Getting Together for Thanksgiving Isn’t Always Easy…

     …and Frea and Frank begat Kathy, Teri, Steve, Lori and Debbie; and Sheila and Rol begat Bryan, Craig, Christy and Paul; and David and Arnell begat Wendy, Michelle, John and Kevin; and...

     We all live near Dad and close to each other. But the bigger our families get – as in all those begotten beings begetting new little bundles of joy – the more difficult it is to celebrate holidays together. There are just too many of us!

     We used to gather at our house or my sister’s house for Thanksgiving and share the cooking and the thanking. In those days we numbered twenty-three. We thought that was a houseful! Actually, it was. But then…

     Bryan grew up and married Lettie. Wendy grew up and married Elliott. Lori grew up and married Joe. Suddenly our children had in-laws. In-laws as you know, come complete with families of their own.

     And Bryan and Lettie begat Tobyn and Blake and Shelby; and Craig and Dundee begat Breanna and Garrett; and Christy and Jim begat Ryan and Brett.

     So I’m wondering, what do you do? How do you handle this? Thanksgiving’s coming soon and I’m desperately in need of answers.

     We no longer get together with the Frea families, nor with the David families. Frea and David have enough families to fill their dining rooms and living rooms and spill over into the patio. And the Sheila families (that would be mine) are, well…

     There’s Bryan’s family. They have to come early and not eat too much so they can save room for their second Thanksgiving dinner later in the day with Lettie’s family.

     There’s our now-single son who can be found most holidays on the golf course and doesn’t really care if he eats a turkey on Thanksgiving but will share breakfast with us most any day of the week. After golf on Thanksgiving morning, he’ll stop by with Brea and Garrett, who have to be at their other grandmother’s at four.

     There’s Paul, who still lives at home and loves any and all kinds of festivities. There are Christy and Jim and Brett and Ryan. They all moved up north to Yreka a few years ago. They won’t be able to make it this year.

     So lately our Thanksgivings have been something like this: We leave town. Not really.  We cook a turkey with all the trimmings and invite the family and juggle the hours to accommodate in-laws and golf and hope someone shows up and stays for more than an hour. Or we accept the in-laws’ invitation and enjoy someone else’s turkey and someone else’s family. Which isn’t bad…

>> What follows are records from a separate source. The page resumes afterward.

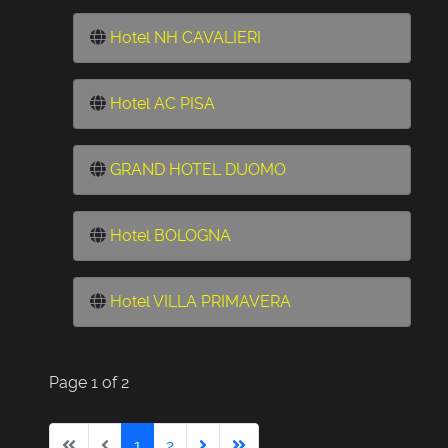
Hotel NH CAVALIERI
Hotel AC PISA
GRAND HOTEL DUOMO
Hotel BOLOGNA
Hotel VILLA PRIMAVERA
Page 1 of 2
1
2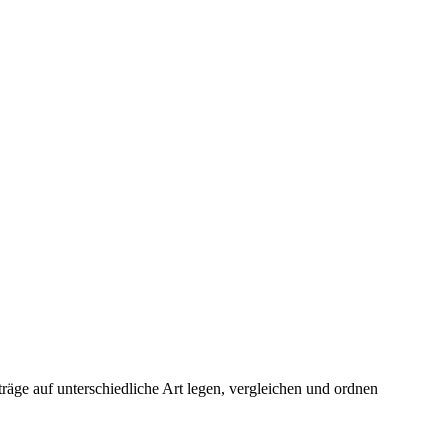
äge auf unterschiedliche Art legen, vergleichen und ordnen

     One year we made reservations at a restaurant near a golf course and invited our golf-loving son and our grandchildren, Breanna and Garrett, and hurried to invite Dad because…

     Every year Dad has to decide which of his three children he’ll favor with his august presence at Thanksgiving dinner. He’s wiser than most and arrived at his solution years ago. He goes with the first invitation he gets.

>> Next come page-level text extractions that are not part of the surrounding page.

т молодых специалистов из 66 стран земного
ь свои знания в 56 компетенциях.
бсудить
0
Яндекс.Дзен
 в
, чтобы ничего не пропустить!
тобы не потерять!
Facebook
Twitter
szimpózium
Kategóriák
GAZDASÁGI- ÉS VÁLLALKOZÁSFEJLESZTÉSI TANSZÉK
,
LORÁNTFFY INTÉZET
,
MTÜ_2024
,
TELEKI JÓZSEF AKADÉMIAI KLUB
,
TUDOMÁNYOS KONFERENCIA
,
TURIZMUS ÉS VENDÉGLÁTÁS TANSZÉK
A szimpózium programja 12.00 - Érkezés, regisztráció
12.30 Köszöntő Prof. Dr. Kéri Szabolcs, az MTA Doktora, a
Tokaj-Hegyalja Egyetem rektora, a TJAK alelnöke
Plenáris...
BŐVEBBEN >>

     One of these years, I’ll get up the courage to reserve a banquet room and invite the whole family – all of them. The Frea families and the David families and all the resulting in-laws’ families. There’ll be no aroma of stuffed turkey in the oven filling our nostrils, large and small; there’ll be no sounds of football games resonating from the wide screen TV; and there’ll be no left-over turkey in the fridge. But we’ll all be together.